Although illustrated as separate elements, the modules described and/or illustrated herein may represent portions of a single module or application. In addition, in certain embodiments one or more of these modules may represent one or more software applications or programs that, when executed by a computing device, may cause the computing device to perform one or more tasks. For example, one or more of the modules described and/or illustrated herein may represent modules stored and configured to run on one or more of the computing devices or systems described and/or illustrated herein. One or more of these modules may also represent all or portions of one or more special-purpose computers configured to perform one or more tasks.

In addition, one or more of the modules described herein may transform data, physical devices, and/or representations of physical devices from one form to another. Additionally or alternatively, one or more of the modules recited herein may transform a processor, volatile memory, non-volatile memory, and/or any other portion of a physical computing device from one form to another by executing on the computing device, storing data on the computing device, and/or otherwise interacting with the computing device.

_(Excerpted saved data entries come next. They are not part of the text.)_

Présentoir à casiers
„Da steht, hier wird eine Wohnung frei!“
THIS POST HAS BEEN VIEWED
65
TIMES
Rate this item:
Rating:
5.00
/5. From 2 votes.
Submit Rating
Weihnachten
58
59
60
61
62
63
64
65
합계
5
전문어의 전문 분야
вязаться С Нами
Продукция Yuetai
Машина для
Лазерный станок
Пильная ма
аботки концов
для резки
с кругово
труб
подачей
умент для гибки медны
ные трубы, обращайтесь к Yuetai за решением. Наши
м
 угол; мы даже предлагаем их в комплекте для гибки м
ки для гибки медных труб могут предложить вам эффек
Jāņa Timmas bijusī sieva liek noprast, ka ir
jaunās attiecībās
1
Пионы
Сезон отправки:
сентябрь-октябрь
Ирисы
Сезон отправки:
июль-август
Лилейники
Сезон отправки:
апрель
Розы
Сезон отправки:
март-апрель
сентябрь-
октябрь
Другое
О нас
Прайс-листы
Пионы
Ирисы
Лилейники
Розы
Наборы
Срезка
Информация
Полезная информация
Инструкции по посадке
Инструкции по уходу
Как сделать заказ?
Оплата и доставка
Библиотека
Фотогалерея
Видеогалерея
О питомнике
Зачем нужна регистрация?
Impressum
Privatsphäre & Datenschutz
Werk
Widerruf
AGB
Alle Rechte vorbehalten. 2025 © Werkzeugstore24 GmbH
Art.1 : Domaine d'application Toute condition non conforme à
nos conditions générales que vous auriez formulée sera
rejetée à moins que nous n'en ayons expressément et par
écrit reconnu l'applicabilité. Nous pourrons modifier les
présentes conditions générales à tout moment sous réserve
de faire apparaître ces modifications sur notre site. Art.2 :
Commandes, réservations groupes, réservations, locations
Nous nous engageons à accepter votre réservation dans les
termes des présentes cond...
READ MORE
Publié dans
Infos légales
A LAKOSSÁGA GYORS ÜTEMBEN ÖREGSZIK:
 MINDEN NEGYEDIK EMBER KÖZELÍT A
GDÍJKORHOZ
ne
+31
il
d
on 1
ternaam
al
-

In some embodiments, the term “computer-readable medium” generally refers to any form of device, carrier, or medium capable of storing or carrying computer-readable instructions. Examples of computer-readable media include, without limitation, transmission-type media, such as carrier waves, and non-transitory-type media, such as magnetic-storage media (e.g., hard disk drives, tape drives, and floppy disks), optical-storage media (e.g., Compact Disks (CDs), Digital Video Disks (DVDs), and BLU-RAY disks), electronic-storage media (e.g., solid-state drives and flash media), and other distribution systems.

The process parameters and sequence of the steps described and/or illustrated herein are given by way of example only and can be varied as desired. For example, while the steps illustrated and/or described herein may be shown or discussed in a particular order, these steps do not necessarily need to be performed in the order illustrated or discussed. The various exemplary methods described and/or illustrated herein may also omit one or more of the steps described or illustrated herein or include additional steps in addition to those disclosed.

The preceding description has been provided to enable others skilled in the art to best utilize various aspects of the exemplary embodiments disclosed herein. This exemplary description is not intended to be exhaustive or to be limited to any precise form disclosed. Many modifications and variations are possible without departing from the spirit and scope of the present disclosure. The embodiments disclosed herein should be considered in all respects illustrative and not restrictive. Reference should be made to the appended claims and their equivalents in determining the scope of the present disclosure.

Unless otherwise noted, the terms “connected to” and “coupled to” (and their derivatives), as used in the specification and claims, are to be construed as permitting both direct and indirect (i.e., via other elements or components) connection. In addition, the terms “a” or “an,” as used in the specification and claims, are to be construed as meaning “at least one of.” Finally, for ease of use, the terms “including” and “having” (and their derivatives), as used in the specification and claims, are interchangeable with and have the same meaning as the word “comprising.”